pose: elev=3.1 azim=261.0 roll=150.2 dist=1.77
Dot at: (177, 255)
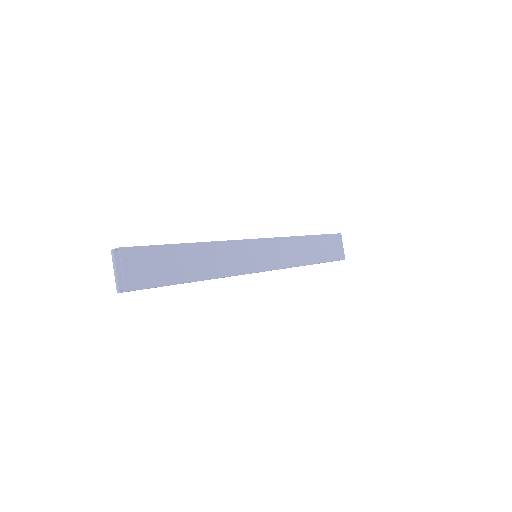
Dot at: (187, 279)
================================
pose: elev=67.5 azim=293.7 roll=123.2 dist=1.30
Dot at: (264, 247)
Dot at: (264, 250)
================================
WHAT YOU HAVE TO DO
Which lines in the records above contain the string "elev"? Pull out each of them in full.

FINISHED EXERCISE
pose: elev=3.1 azim=261.0 roll=150.2 dist=1.77
pose: elev=67.5 azim=293.7 roll=123.2 dist=1.30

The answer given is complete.